On Thu, Apr 15, 2010 at 07:10:00PM -0400, Andersen, Krista wrote:
> Do you know what SVN does now to detect and remove stale sync locks?  Can 
> this be related?  Is it possible my first sync issue is from timing-out? Or 
> perhaps it only appears to timeout from my command line client's point of 
> view - while the sync still occurs in the background?  (Which might explain 
> the appearance of the second issue?) Or perhaps the second sync issue is 
> related to SVN's attempt to recover from stale sync lock?  How is that 
> handled?  Is the lock simply removed?  Or does it repeatedly attempt to 
> finish the sync as well?
> 

There was indeed a change for svnsync in 1.6.9: 

http://svn.apache.org/repos/asf/subversion/trunk/CHANGES
Version 1.6.9
[...]
  * fixed: svnsync leaves stale sync-locks on mirrors (r884842)

This fix prevents svnsync from creating stale locks due to a bug
in the locking algorithm. The bug was rarely triggered, because
it only occurred if svnsync could not acquire the lock in 9 out of
10 attempts and succeeded during the 10th attempt. It would acquire the
lock and leave the lock in place, but think that it didn't get the
lock (there was a problem with the ordering of set and test during
the last lock attempt).

I am not sure if this is related to what you are seeing, however.
svnsync locks do not clean themselves up. svnsync has no mechanism
to recover from stale locks. So I am not sure how your problem was
suddenly fixed.
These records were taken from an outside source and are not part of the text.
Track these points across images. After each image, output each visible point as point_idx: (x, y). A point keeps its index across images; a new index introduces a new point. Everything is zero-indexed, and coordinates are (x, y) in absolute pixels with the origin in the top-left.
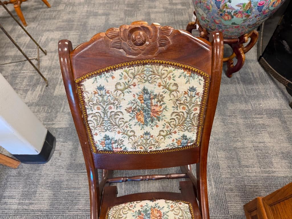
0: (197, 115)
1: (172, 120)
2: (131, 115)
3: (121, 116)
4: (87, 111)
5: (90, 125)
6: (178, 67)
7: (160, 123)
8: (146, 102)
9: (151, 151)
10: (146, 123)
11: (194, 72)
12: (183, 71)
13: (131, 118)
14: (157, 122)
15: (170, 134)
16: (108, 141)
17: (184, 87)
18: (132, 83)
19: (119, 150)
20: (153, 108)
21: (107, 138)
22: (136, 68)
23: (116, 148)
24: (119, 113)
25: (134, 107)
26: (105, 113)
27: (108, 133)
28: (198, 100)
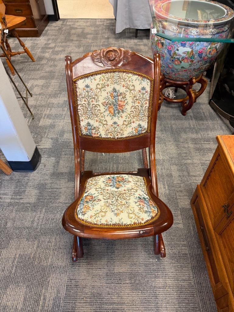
0: (147, 107)
1: (132, 112)
2: (105, 108)
3: (99, 108)
4: (78, 101)
5: (79, 113)
6: (135, 74)
7: (124, 115)
8: (115, 98)
9: (117, 138)
10: (114, 115)
11: (144, 77)
12: (137, 76)
13: (105, 110)
14: (122, 113)
15: (130, 123)
16: (90, 127)
17: (138, 88)
18: (107, 84)
19: (96, 135)
20: (119, 103)
21: (89, 124)
22: (109, 74)
23: (94, 134)
24: (98, 106)
25: (107, 102)
26: (89, 104)
27: (90, 121)
28: (147, 96)
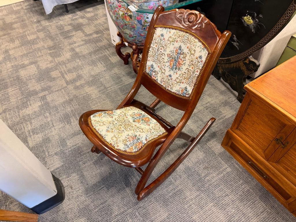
0: (197, 75)
1: (184, 73)
2: (168, 59)
3: (163, 57)
4: (151, 44)
5: (149, 53)
6: (200, 41)
7: (179, 72)
8: (178, 55)
9: (167, 89)
10: (172, 69)
11: (206, 47)
12: (201, 44)
13: (167, 61)
14: (178, 70)
15: (180, 83)
16: (152, 69)
17: (197, 55)
18: (176, 40)
19: (154, 78)
20: (180, 60)
21: (152, 66)
22: (182, 32)
23: (153, 76)
24: (163, 55)
25: (171, 55)
26: (158, 50)
27: (154, 64)
28: (201, 66)
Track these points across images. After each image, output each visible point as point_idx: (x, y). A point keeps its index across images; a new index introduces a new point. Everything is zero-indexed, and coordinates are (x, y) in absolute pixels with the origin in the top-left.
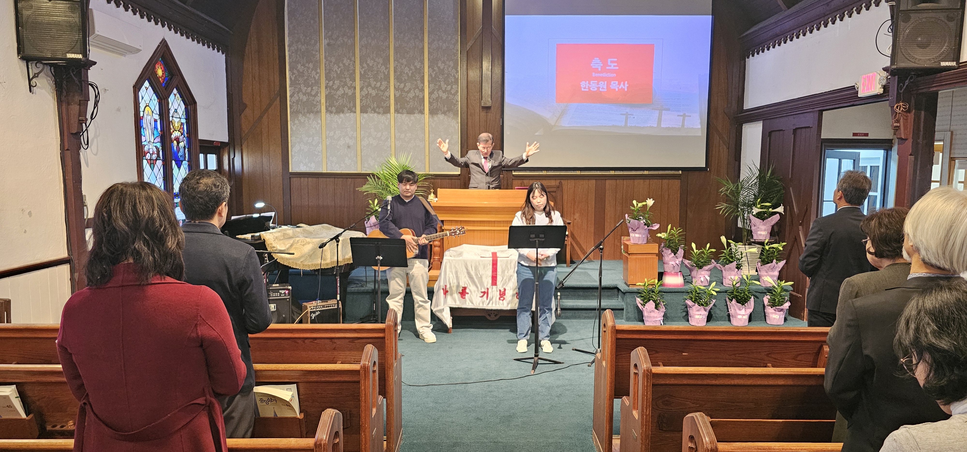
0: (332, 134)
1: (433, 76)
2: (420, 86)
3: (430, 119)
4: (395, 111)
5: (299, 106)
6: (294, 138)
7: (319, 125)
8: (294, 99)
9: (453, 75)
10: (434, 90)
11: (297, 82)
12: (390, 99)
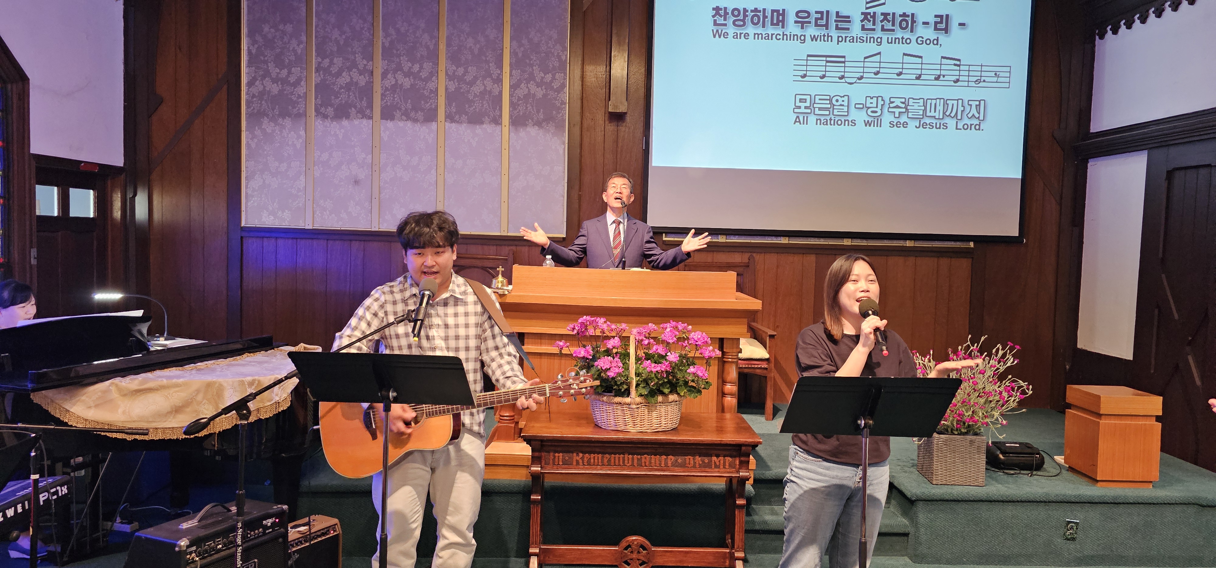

My best guess is that because you removed the lock
manually and repaired the svnsync meta data, a subsequent commit
triggered another sync which may have taken a while but eventually
brought the slave up-to-date again.

Note that running svnsync from the post-commit hook without additional
external locking provisions is a bad idea because of the known race
condition. A huge commit can cause a sync to last long, and commits
happening while that sync is in progress will be piling up further sync
jobs, triggering a "thundering herd" effect after the long sync finishes
(or aborts). A bunch of svnsync processes might try to lock the repository
concurrently, possibly triggering the race condition which causes svnsync
meta data to be out-of-sync with the slave repository's state.
I'd recommend to make your hook scripts use a common lockfile to avoid
this situation.  If a revision is not mirrored by the corresponding
post-commit hook, subsequent commits will cause it to be mirrored.
You could also run a cronjob (using the same lockfile) which tries
to sync outstanding commits in case syncs triggered by the post-commit
hook were starved during the sync of a large commit.

> Where is the best place to find documentation about how the sync-lock is 
> handled in 1.6.9 ?

I'm afraid the best place is in the code:
http://svn.apache.org/repos/asf/subversion/tags/1.6.9/subversion/svnsync/main.c
See the get_lock() and with_locked() functions.

(Note again that svnsync isn't using a proper lock because setting
and getting a revision property is not an atomic set-and-test primitive.